**Your task**
Once the line holding "را شدیدا نهی" is found in the listing below, write it out and each later line exactly, up to and including the one holding "اخیرا مصوبه‌ای گذارنده".

**Provided data**
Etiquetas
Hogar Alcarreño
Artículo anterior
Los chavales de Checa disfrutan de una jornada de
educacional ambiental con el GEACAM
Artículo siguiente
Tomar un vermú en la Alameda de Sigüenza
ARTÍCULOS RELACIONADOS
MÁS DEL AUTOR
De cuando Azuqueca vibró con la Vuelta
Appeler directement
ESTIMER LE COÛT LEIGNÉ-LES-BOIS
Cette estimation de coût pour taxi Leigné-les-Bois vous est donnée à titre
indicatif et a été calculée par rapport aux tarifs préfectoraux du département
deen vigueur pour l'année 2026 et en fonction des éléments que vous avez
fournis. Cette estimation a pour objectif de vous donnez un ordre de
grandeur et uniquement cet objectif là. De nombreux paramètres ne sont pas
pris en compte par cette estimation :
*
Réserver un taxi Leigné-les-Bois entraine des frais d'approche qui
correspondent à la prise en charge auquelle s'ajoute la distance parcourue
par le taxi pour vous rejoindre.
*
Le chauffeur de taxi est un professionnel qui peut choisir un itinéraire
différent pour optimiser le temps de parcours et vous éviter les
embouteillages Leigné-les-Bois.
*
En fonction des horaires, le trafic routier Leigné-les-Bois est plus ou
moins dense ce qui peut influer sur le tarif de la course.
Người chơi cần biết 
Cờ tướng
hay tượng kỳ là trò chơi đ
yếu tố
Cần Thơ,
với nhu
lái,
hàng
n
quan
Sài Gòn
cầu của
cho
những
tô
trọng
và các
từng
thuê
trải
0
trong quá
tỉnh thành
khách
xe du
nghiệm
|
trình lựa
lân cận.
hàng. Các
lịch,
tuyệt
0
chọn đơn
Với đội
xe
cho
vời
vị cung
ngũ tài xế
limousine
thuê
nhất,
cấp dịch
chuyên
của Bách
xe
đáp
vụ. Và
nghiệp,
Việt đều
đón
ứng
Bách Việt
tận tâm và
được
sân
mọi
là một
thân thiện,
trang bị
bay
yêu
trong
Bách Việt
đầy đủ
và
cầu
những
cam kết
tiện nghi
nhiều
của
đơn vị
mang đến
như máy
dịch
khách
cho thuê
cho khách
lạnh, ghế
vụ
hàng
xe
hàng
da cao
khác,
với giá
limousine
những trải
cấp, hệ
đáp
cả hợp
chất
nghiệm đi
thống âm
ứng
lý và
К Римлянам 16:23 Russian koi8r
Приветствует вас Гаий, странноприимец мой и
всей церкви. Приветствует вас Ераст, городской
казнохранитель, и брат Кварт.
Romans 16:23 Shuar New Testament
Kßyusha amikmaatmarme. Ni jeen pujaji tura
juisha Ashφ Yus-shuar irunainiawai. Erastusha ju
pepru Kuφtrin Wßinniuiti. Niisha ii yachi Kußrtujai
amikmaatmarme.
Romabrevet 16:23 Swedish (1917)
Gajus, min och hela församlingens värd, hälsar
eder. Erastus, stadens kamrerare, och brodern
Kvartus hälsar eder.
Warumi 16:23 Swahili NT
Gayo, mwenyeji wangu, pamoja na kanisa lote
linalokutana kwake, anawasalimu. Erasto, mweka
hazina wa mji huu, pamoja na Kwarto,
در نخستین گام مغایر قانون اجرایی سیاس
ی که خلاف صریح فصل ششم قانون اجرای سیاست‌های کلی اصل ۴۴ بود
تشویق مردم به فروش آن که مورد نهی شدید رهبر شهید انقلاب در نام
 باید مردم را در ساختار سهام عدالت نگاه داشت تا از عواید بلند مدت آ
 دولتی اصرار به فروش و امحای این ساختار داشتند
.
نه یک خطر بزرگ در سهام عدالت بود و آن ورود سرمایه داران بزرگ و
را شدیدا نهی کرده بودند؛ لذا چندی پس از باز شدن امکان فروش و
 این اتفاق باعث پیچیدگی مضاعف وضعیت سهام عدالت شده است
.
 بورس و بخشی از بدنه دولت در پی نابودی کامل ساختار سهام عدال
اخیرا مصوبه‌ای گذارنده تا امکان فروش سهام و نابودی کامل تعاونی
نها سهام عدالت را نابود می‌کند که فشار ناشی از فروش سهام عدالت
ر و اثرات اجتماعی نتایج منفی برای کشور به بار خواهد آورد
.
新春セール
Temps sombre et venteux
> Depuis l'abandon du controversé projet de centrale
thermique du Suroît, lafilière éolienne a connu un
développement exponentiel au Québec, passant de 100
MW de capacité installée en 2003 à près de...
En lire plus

**Exercise answer**
را شدیدا نهی کرده بودند؛ لذا چندی پس از باز شدن امکان فروش و
 این اتفاق باعث پیچیدگی مضاعف وضعیت سهام عدالت شده است
.
 بورس و بخشی از بدنه دولت در پی نابودی کامل ساختار سهام عدال
اخیرا مصوبه‌ای گذارنده تا امکان فروش سهام و نابودی کامل تعاونی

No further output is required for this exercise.